━━ EXERCISE PASSAGE ━━
Vålerenga Fotball () is a Norwegian association football club from Oslo and a part of the multi-sport club Vålerengens IF. Founded in 1913, the club is named after the neighbourhood of Vålerenga. Vålerenga's home ground is Intility Arena, located in Valle-Hovin. Vålerenga are five-time league champions and four-time Norwegian Football Cup champions, having last won the league in 2005 and the cup in 2008.

History

Early days (1913–45)
The history of Vålerenga Fotball goes back to Fotballpartiet Spark, which was founded in 1898 by pastor Hans Møller Gasmann. An early mission for Gasmann was to give the local youth social activity and exercise. On a larger scale, the club was part of the movement known as Muscular Christianity. A successor to this football club, Idrettslaget Spring, was founded on 29 July 1913 by a group of teenage factory workers. A year later, the club changed its name to Vaalerengens Idrættsforening. Rooted in the neighborhood of Vålerenga on the east end of Oslo, the club would recruit players and supporters from the many workers in the area, in a society then characterized for its low mobility between social strata. Within its first seasons, Vålerengen would compete with the major clubs in Oslo at that time; Lyn, Mercantile and Frigg. Where Lyn and Frigg had a strong identity with the academia and the upper classes, Vålerengen developed a working class identity.

Vålerengens Idrettsforening had mixed success in its first years, but fortunes improved as the 1920s came around and the club secured promotion to the Oslo Championships in 1921. Vålerengen won the Oslo Championships four times before a national league (Norgesserien) was established in 1937. In the 1948–49 season, Vålerengen finished second.

After this period, Vålerengen entered a period of instability, being relegated from the top division two times in the 1950s.

The Bohemians (1946–68)
━━━
YOUR TASKS –
A: According to the Vålerenga Fotball text, which major Oslo clubs did Vålerengen compete with in its first seasons? List all of them.
B: In the Vålerenga Fotball text, who founded Fotballpartiet Spark?
C: Set down, word for word, the part of the Vålerenga Fotball text that opens with the words containing "Vålerengens Idrettsforening had" and closes with "in the 1950s.".
━━ SOURCE MATERIAL ━━
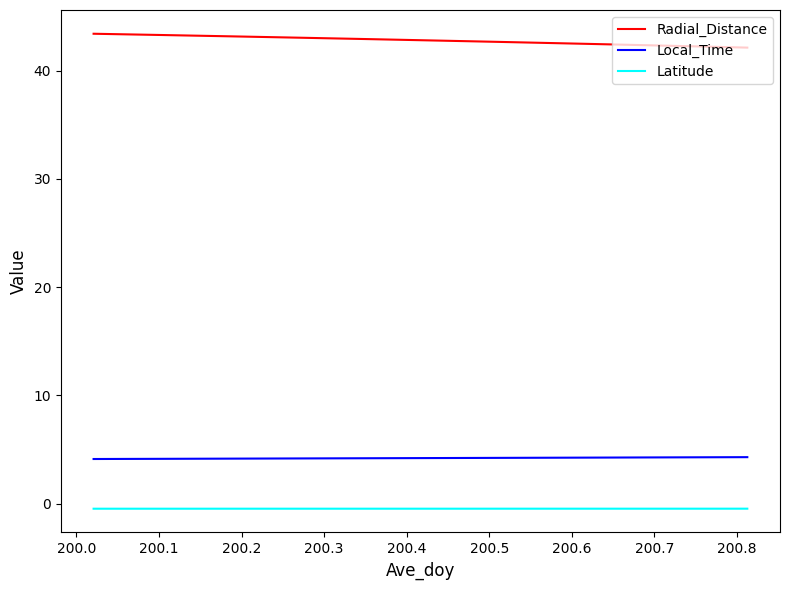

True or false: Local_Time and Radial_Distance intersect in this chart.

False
━━━
━━ SOURCE MATERIAL ━━
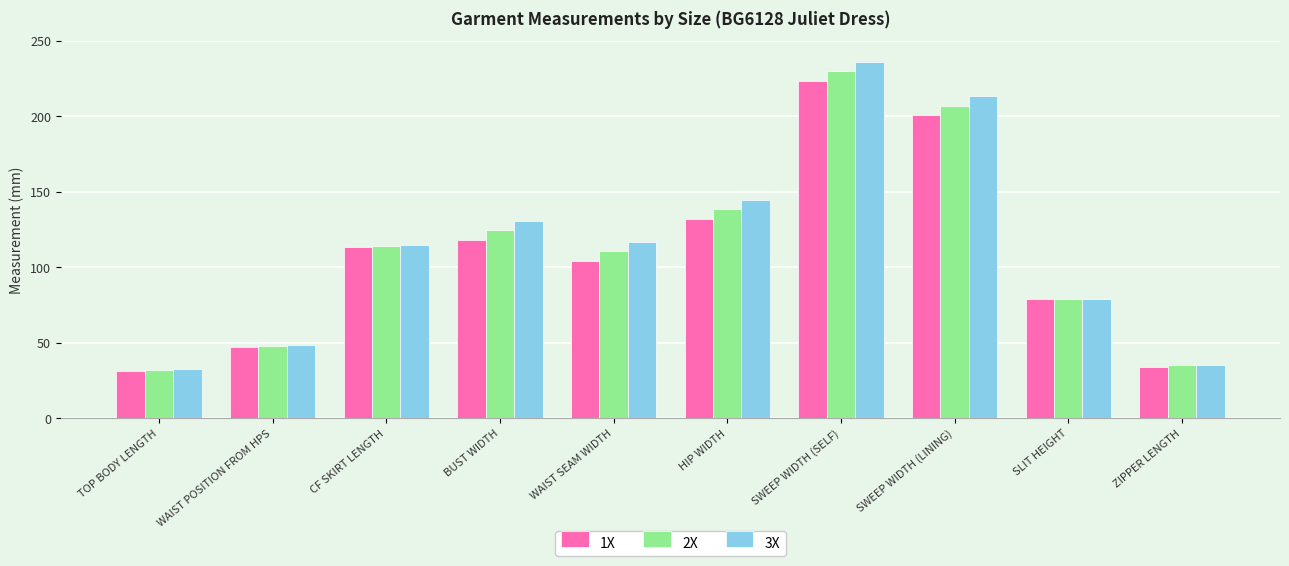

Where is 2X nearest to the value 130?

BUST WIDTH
━━━
EXPECTED RESULTS –
A: Lyn, Mercantile, Frigg

B: Pastor Hans Møller Gasmann

C:
Vålerengens Idrettsforening had mixed success in its first years, but fortunes improved as the 1920s came around and the club secured promotion to the Oslo Championships in 1921. Vålerengen won the Oslo Championships four times before a national league (Norgesserien) was established in 1937. In the 1948–49 season, Vålerengen finished second.

After this period, Vålerengen entered a period of instability, being relegated from the top division two times in the 1950s.